Festugière — Hermetismo e Mística Pagã — Quadro da Mística Helenística
a. Esta graça divina manifesta-se em primeiro lugar na ordem do conhecimento. Uma vez que a razão humana é incapaz de alcançar Deus, Deus só será conhecido se revelar-se. O conhecimento de Deus sai portanto aqui do plano lógico ou intelectual e de uma mística que, indo além deste plano, o prolonga sobre uma mesma linha, para entrar no domínio da gnose (essencialmente gnosis neou), que é un conhecimento de fé: crê-se na revelação ou recusa-se de nela crer.
b. A graça divina manifesta-se em segundo lugar na ordem da ação. Aqueles que creram nele, Deus os protege durante suas vidas, em lhes concedendo um daimon paredros, em lhes ajudando a bem agir.
c. Ela se manifesta em fim, e é seu benefício maior, na ordem dos fins últimos. Uma vez morto, o crente fiel remonta em direção a Deus Salvador, atravessa todo o espaço do mundo abaixo e acima da lua para atingir, na região hipercósmica, o Deus escondido.
Assim se constitui um povo de eleitos, de convocados. Eles receberam a verdade, nela creram, e desde então se distinguem absolutamente da massa. Mas o dom que lhes foi feito impõe-lhes em retorno deveres.
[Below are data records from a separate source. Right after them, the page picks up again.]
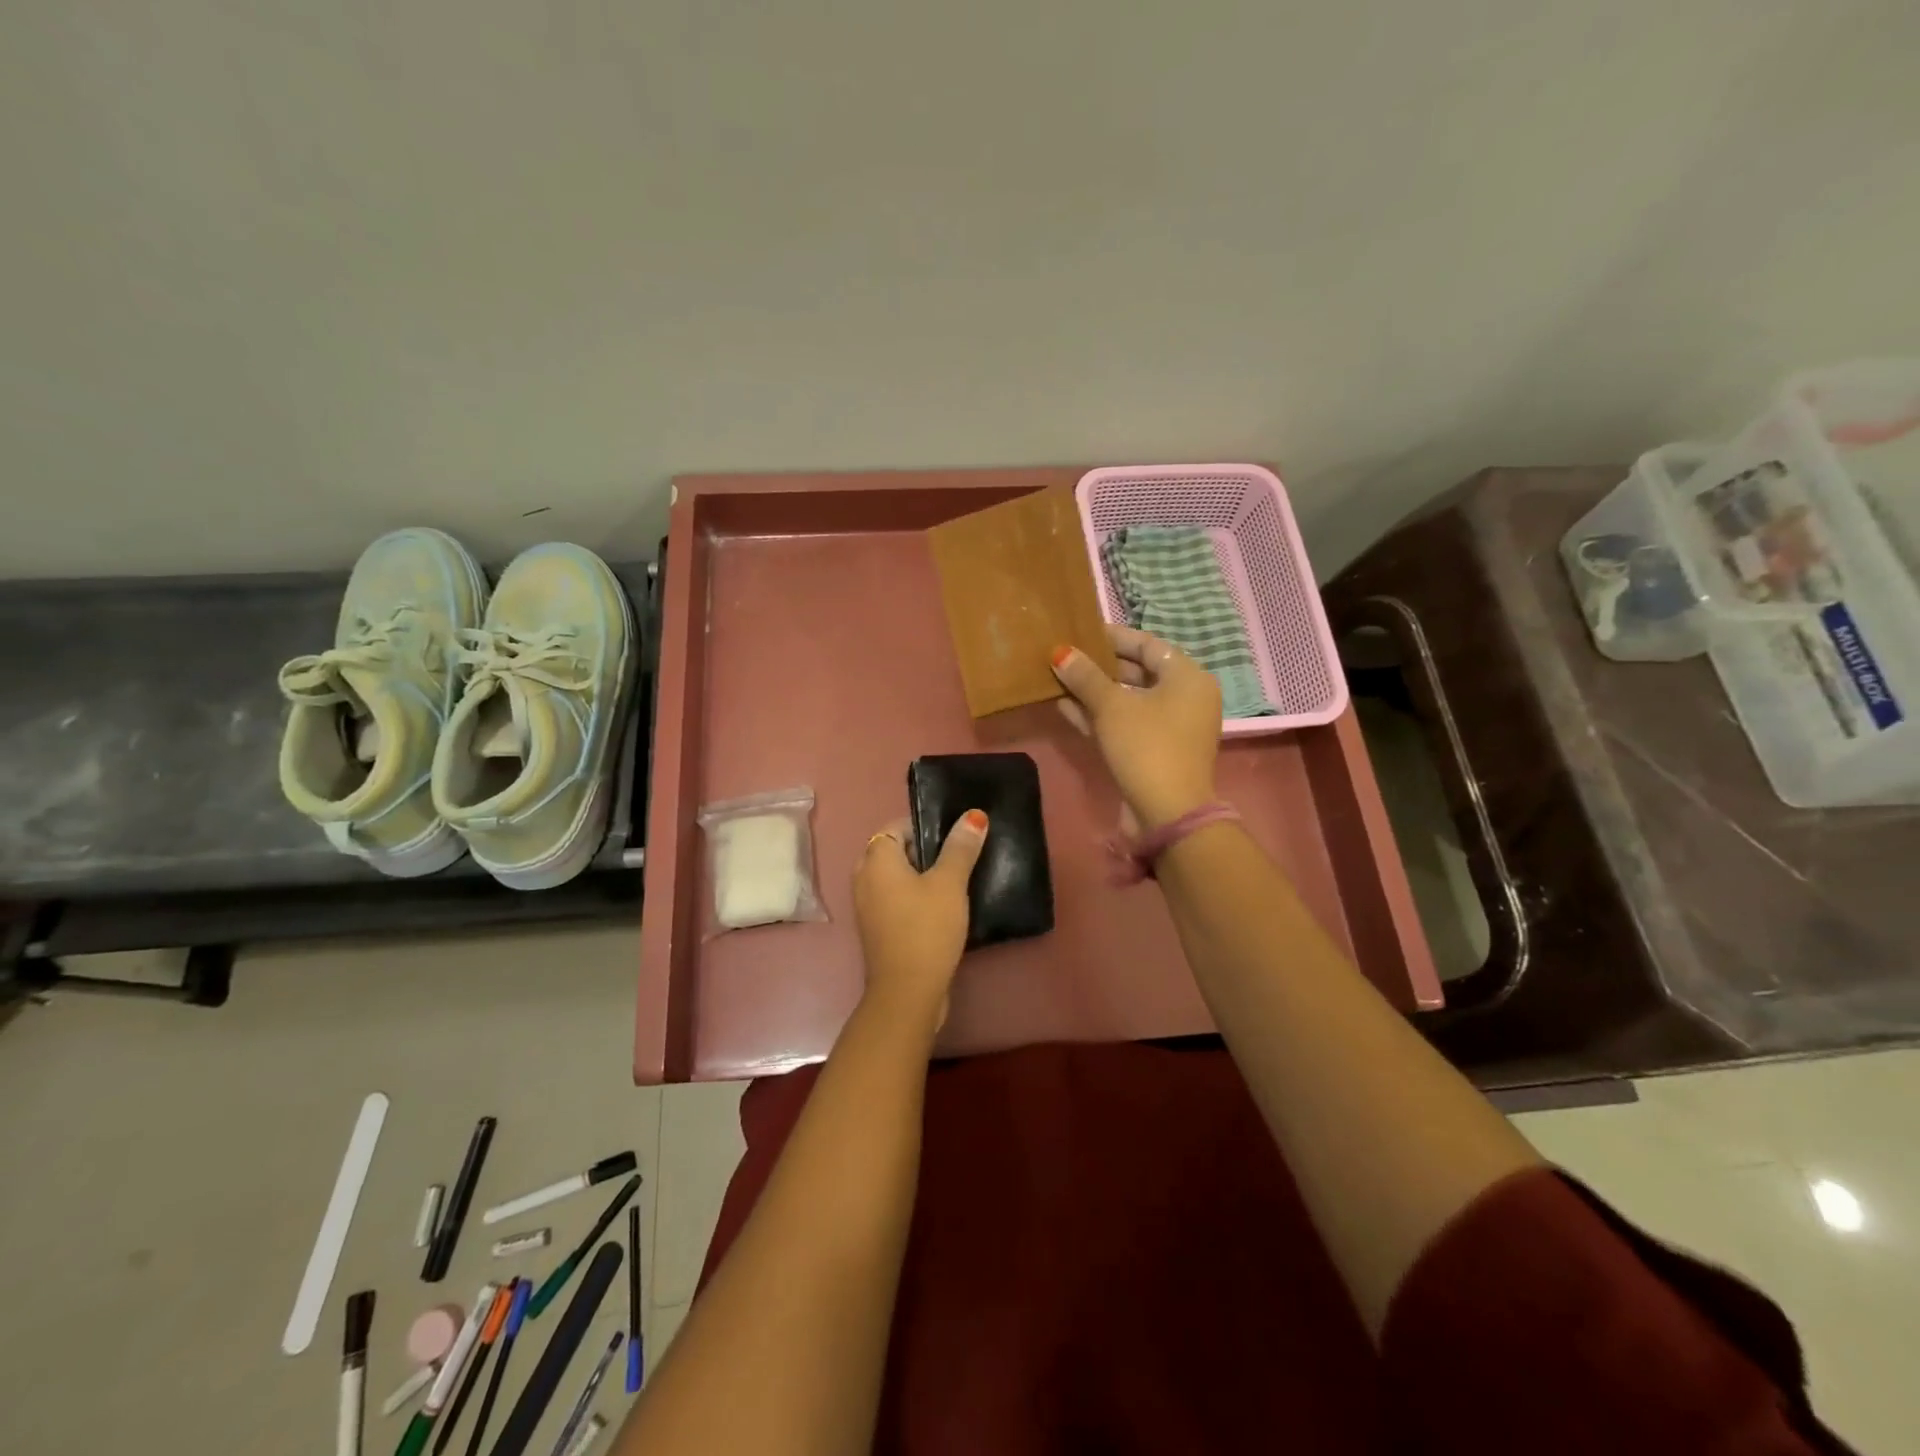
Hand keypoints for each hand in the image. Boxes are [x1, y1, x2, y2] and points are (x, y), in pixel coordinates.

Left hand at [852, 811, 988, 1032]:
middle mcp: (864, 878)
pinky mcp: (878, 929)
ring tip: (957, 881)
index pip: (897, 826)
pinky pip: (897, 900)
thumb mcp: (950, 883)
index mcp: (876, 859)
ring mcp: (868, 906)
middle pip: (897, 851)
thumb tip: (973, 815)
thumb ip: (961, 847)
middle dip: (927, 851)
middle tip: (960, 856)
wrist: (907, 992)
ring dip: (923, 877)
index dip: (925, 826)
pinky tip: (945, 909)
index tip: (955, 836)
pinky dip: (916, 898)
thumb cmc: (926, 928)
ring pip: (898, 878)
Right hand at [1052, 625, 1220, 829]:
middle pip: (1138, 671)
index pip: (1147, 644)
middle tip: (1065, 656)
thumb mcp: (1112, 707)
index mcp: (1187, 677)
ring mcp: (1170, 727)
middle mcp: (1185, 698)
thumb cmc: (1146, 746)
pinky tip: (1065, 707)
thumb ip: (1085, 677)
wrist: (1167, 813)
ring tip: (1058, 679)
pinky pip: (1126, 723)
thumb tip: (1060, 652)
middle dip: (1099, 666)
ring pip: (1128, 700)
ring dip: (1094, 692)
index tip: (1079, 632)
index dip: (1112, 637)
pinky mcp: (1155, 751)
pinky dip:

A revelação é um segredo (musterion) que eles não devem divulgar (publicare, diaballein ) ou só podem transmitir aos dignos.
Nas místicas consideradas mais adiante, mística do Ser, contemplação dos astros, união à Razão imanente ao cosmos, é um movimento de conhecimento que leva à adoração: colit qui nouit. As vias da negação, do êxtase (plotiniano) ou da analogia são todas, segundo seus próprios modos, métodos teoréticos de união a deus. Nas místicas da salvação, este processo é revertido. Como estes místicos se fundam sobre um sentimento pessimista das possibilidades do intelecto humano, não é possível o conhecimento intelectual conduzir à união divina, a gnosis neou deriva ao contrário da experiência religiosa que toma frequentemente a forma de uma visão. Deixou-se o plano da sabedoria filosófica. Conhecer Deus é doravante affaire de iniciação, de teurgia ou de magia: nouit qui colit.